** Supplied material follows **

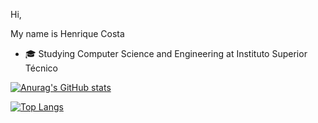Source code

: Hi,

My name is Henrique Costa
- 🎓 Studying Computer Science and Engineering at Instituto Superior Técnico

[![Anurag's GitHub stats](https://github-readme-stats.vercel.app/api?username=hmcostaa&show_icons=true&theme=dracula)](https://github.com/anuraghazra/github-readme-stats)

[![Top Langs](https://github-readme-stats.vercel.app/api/top-langs/?username=hmcostaa&show_icons=true&theme=dracula)](https://github.com/anuraghazra/github-readme-stats)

** End of Supplied material **

What is needed: The lines to return are those in the entries above that include "stats".

Task solution:
[![Anurag's GitHub stats](https://github-readme-stats.vercel.app/api?username=hmcostaa&show_icons=true&theme=dracula)](https://github.com/anuraghazra/github-readme-stats)
[![Top Langs](https://github-readme-stats.vercel.app/api/top-langs/?username=hmcostaa&show_icons=true&theme=dracula)](https://github.com/anuraghazra/github-readme-stats)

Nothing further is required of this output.